Urban Open Space

The interest in sanitation dovetailed with another preoccupation of nineteenth-century planners, namely the provision of urban parkland. In an analogy that was used at the time, just as good ventilation would make a house a healthier house, so too would parkland serve to ventilate a city. Many splendid examples of municipal park design date from the midnineteenth century. New York's Central Park, designed by Frederick Law Olmsted and Calvin Vaux in 1857, furnished inspiration for parks in many other cities. The park covers a rectangle in Manhattan roughly two-and-a- half miles long by one-half mile wide. Bordered on all sides by dense urban development, it provides the Manhattanite with a beautifully landscaped piece of countryside in town.
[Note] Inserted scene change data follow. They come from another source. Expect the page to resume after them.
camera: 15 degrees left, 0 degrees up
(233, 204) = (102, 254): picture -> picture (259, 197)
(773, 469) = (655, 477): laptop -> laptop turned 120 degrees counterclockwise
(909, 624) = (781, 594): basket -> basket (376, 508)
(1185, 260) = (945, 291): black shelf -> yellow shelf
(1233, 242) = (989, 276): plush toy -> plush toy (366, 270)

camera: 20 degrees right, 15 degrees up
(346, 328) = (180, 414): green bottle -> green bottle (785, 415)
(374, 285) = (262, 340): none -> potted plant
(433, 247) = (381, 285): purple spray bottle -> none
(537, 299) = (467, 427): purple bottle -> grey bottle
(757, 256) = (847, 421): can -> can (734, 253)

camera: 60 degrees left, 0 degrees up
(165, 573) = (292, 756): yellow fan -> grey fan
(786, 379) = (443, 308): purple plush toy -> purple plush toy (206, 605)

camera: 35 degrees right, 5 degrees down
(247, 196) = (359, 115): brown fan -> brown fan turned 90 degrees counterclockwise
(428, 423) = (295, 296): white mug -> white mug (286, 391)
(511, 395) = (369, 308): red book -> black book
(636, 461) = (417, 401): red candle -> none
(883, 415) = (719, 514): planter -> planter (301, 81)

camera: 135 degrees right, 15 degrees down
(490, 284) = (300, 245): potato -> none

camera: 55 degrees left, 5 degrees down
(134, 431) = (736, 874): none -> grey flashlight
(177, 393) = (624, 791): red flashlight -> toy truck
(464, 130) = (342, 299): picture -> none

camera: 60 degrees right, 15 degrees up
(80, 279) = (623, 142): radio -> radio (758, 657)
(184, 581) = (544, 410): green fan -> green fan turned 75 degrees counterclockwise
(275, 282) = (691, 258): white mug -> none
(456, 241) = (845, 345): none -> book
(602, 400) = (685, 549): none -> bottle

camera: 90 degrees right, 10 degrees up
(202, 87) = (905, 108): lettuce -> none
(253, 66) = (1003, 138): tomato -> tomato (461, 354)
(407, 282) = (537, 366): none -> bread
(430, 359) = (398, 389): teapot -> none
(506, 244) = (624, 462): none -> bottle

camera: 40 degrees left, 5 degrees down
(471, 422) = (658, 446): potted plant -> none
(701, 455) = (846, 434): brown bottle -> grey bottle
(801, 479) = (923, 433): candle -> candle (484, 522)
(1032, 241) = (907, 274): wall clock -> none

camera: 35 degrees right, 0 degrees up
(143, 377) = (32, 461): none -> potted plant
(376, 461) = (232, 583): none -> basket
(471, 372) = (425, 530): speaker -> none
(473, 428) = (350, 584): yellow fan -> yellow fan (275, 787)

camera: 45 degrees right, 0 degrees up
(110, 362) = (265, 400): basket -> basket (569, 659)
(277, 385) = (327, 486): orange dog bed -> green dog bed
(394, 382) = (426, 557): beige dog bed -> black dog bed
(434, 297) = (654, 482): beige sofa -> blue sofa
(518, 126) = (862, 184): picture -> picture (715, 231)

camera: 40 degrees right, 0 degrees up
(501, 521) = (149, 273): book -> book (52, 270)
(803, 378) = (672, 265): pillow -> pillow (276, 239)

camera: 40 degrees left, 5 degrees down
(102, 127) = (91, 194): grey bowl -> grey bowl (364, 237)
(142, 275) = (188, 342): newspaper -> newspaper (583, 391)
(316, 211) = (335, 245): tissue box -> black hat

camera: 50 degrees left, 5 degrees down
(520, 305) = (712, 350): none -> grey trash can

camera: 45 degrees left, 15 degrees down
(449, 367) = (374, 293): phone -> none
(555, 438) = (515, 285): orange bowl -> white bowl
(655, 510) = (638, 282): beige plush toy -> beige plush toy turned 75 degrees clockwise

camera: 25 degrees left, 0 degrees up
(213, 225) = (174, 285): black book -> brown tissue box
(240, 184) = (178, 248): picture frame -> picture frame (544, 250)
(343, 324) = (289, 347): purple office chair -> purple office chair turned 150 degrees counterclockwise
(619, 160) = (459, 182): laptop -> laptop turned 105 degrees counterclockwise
Across the East River in Brooklyn is a much less well-known but equally fine piece of Olmsted's design work, Prospect Park, with a splendid system of meadows, wooded areas, connecting paths, and two artificial lakes. In the case of both parks, as was true for the parks of many other cities, had these areas not been acquired for public use, they would have soon been covered with a dense carpet of development.

A small part of Olmstead's legacy in Central Park a century- and-a-half later.

Other examples of Olmsted's work in park design may be seen in Buffalo, Chicago, Montreal, Detroit, Boston, Bridgeport, Rochester, Knoxville, and Louisville.